May 21, 2011 is National Waiter and Waitress Day, but it’s safe to say that many of the 38,000 restaurants in New York are in no mood to celebrate. In the past few years, New York restaurants have been besieged by lawsuits from their waiters, waitresses and bartenders, who claim they have not been paid correctly under the wage and hour laws.
From mom and pop diners to high-end eateries owned by Iron Chefs Morimoto, Mario Batali, and Bobby Flay, every restaurant in New York is a potential target. And settlement of these cases has not been cheap, with several recent settlements topping a million dollars.
There are a few reasons why restaurants have become the defendant du jour. First, there is still a cash element to the restaurant business. Where there is cash, games are often played.
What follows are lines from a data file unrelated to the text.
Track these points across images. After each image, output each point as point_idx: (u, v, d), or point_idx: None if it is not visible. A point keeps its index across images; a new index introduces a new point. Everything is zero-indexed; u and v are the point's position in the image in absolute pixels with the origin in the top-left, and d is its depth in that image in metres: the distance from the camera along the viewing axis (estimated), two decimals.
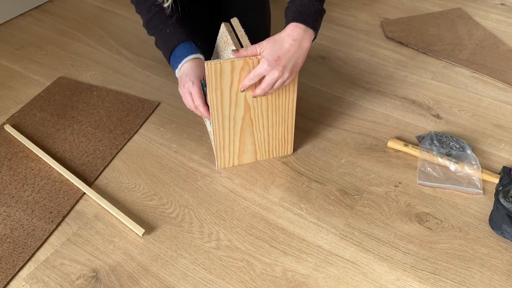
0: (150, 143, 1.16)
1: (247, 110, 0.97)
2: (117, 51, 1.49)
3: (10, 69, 1.43)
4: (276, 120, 1.02)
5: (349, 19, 1.64)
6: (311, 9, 0.90)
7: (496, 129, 1.18)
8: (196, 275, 0.88)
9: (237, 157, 1.07)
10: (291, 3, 0.92)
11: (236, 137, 1.02)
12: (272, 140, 1.06)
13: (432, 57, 1.44)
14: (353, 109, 1.25)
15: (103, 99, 1.29)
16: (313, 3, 0.91)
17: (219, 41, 1.11)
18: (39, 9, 1.73)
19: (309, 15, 0.89)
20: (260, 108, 0.98)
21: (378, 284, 0.86)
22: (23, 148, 1.14)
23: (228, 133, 1.00)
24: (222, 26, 1.09)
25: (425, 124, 1.20)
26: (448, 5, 1.70)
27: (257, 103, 0.97)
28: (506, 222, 0.90)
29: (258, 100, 0.96)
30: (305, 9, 0.90)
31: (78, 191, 1.03)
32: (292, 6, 0.92)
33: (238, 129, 1.00)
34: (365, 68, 1.40)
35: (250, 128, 1.01)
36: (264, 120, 1.01)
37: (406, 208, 0.99)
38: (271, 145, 1.07)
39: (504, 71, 1.36)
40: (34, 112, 1.25)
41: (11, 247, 0.93)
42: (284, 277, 0.87)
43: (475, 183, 1.02)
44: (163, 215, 0.99)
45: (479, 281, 0.86)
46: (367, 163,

Second, many illegal immigrants populate the kitchens and dining rooms of the restaurant industry. Some employers mistakenly believe that the illegal status of their employees exempts them from complying with the law.
Third, the restaurant industry is competitive and unforgiving to owners who cannot maintain service and quality. Unfortunately, some restaurants seek to increase their profit margins by denying employees the compensation they are due.
Finally, there is an extraordinarily complicated set of laws governing the payment of restaurant employees. Even lawyers and accountants who are supposed to guide restaurants are often confused by the legal requirements under the Fair Labor Standards Act and the New York Labor Law.
Taken together, these factors create an ideal recipe for lawsuits. To stay out of court, restaurants must familiarize themselves with terms such as “tip credit,” “spread of hours,” and the “80/20 Rule” and should be vigilant about recordkeeping of their workers’ pay and hours.
Most importantly, restaurants must resist the temptation to dip into the tips of their waitstaff. Waiters toil at a minimum wage of $5.00 per hour in New York, and they depend on tips for the majority of their income. Owners are strictly prohibited under the law from diverting tips left by customers for service to managers, kitchen staff, and other employees who do not perform direct customer service. The penalties for violating this prohibition compound so rapidly that even minor violations could put a restaurant out of business.
So, if you are a restaurant owner, this National Waiter and Waitress Day make sure you are paying your waiters the right way. Otherwise, they may be serving you with a lawsuit.